IC: One of the announcements today is on software – you said in our briefing earlier today that there is no sort of universal collaborative framework for neuromorphic computing, and that everybody is kind of doing their own homespun things. Today Intel is introducing a new Lava framework, because traditional TensorFlow/PyTorch or that sort of machine learning doesn’t necessarily translate to the neuromorphic world. How is Intel approaching industry collaboration for that standard? Also, will it become part of Intel’s oneAPI?
MD: So there are components of Lava we might incorporate into oneAPI, but really with Lava, the software framework that we’re releasing, is that it’s a beginning of an open source project. It’s not the release of some finished product that we’re sharing with our partners – we’ve set up a basic architecture, and we’ve contributed some software assets that we’ve developed from the Loihi generation. But really, we see this as building on the learnings of this previous generation to try to provide a collaborative path forward and address the software challenges that still exist and are unsolved. Some of these are very deep research problems. But we need to get more people working together on a common codebase, because until we get that, progress is going to be slow. Also, that’s sometimes inevitable – you have to have different groups building on other people’s work, extending it, enhancing it, and polishing it to the point that non specialists can come in take some or all of these best methods, that they may have no clue what magic neuroscientist ideas have been optimized, but just understandable libraries wrapped up to the point that they can be applied. So we’re not at that stage yet, and it won’t be an Intel product – it’s going to be an open source Lava project that Intel contributes to.
IC: Speaking on the angle of getting people involved – I know Loihi 2 is an early announcement right now.
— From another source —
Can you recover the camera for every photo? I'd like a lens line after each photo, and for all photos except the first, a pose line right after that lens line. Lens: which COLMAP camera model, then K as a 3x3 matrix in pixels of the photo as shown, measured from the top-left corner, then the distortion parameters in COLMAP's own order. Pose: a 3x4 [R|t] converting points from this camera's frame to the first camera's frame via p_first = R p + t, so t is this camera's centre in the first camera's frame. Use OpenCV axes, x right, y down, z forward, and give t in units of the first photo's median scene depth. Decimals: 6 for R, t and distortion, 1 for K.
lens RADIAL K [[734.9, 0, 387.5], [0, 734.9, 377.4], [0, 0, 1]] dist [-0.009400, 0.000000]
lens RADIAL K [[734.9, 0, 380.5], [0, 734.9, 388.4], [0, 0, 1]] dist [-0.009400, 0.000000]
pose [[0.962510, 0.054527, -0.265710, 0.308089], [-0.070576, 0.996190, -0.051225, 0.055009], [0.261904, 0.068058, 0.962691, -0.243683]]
But what scope is there for Loihi 2 to be on a USB stick, and get into the hands of non-traditional researchers for homebrew use cases?
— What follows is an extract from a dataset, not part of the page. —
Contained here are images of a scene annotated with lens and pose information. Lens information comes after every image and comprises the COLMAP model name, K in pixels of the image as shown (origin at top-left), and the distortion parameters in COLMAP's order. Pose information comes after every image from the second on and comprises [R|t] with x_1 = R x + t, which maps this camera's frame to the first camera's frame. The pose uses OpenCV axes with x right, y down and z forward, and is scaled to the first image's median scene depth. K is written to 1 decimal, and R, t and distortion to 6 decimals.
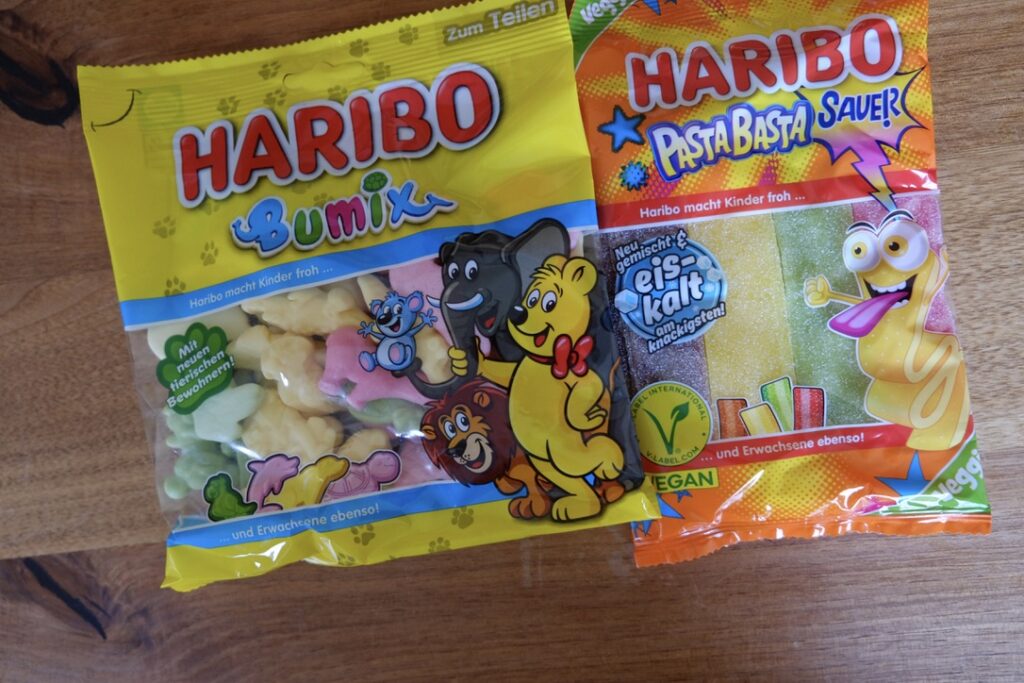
lens RADIAL K [[824.5, 0, 507.8], [0, 824.5, 345.0], [0, 0, 1]] dist [-0.027678, 0.019097]
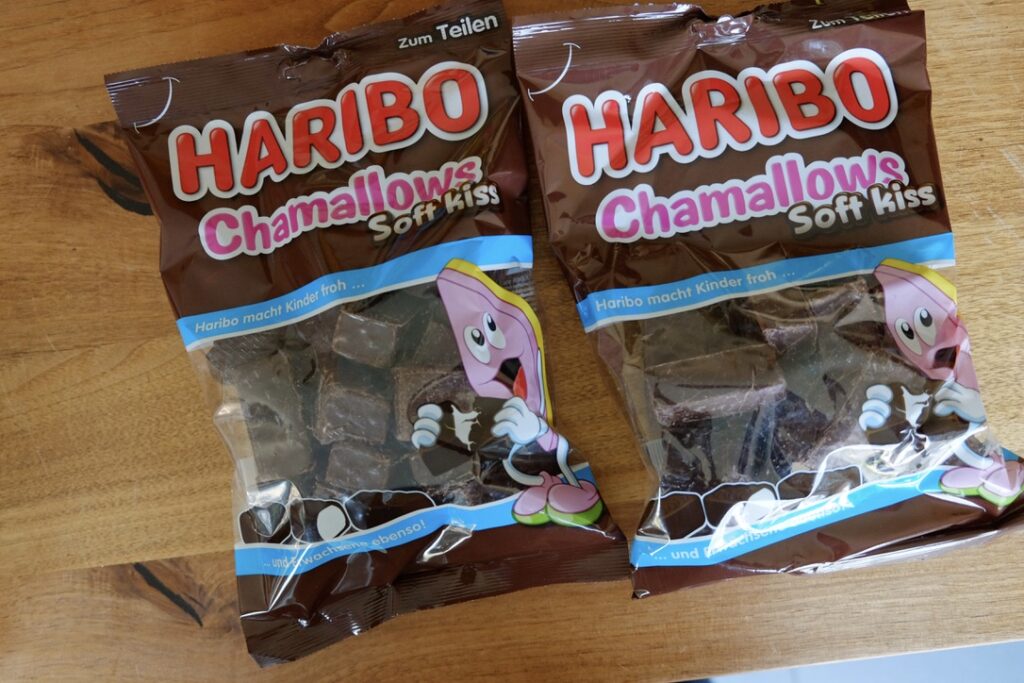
lens RADIAL K [[824.5, 0, 515.6], [0, 824.5, 332.1], [0, 0, 1]] dist [-0.027678, 0.019097]
pose [[0.999560, -0.014027, 0.026150, -0.038355], [0.013639, 0.999795, 0.014968, -0.103172], [-0.026355, -0.014605, 0.999546, -0.260090]]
MD: There’s no plan at this point, but we’re looking at possibilities for scaling out the availability of Loihi 2 beyond where we are with Loihi 1. But we’re taking it step by step, because right now we’re only unveiling the first cloud systems that people can start to access. We’ll gauge the response and the interest in Lava, and how that lowers the barriers for entry to using the technology. One aspect of Lava that I didn’t mention is that people can start using this on their CPU – so they can start developing models, and it will run incredibly slowly compared to what the neuromorphic chip can accelerate, but at least if we get more people using it and this nice dynamic of building and polishing the software occurs, then that will create a motivating case to go and make the hardware more widely available. I certainly hope we get to that point.
IC: If there’s one main takeaway about neuromorphic computing that people should after reading and listening to this interview, what should it be?
MD: The future is bright in this field. I’m really very excited by the results we had with that first generation, and Loihi 2 addresses very specific pain points which should just allow it to scale even better. We’ve seen some really impactful application demonstrations that were not possible with that first generation. So stay tuned – there are really fun times to come.
Many thanks to Mike Davies and his team for their time.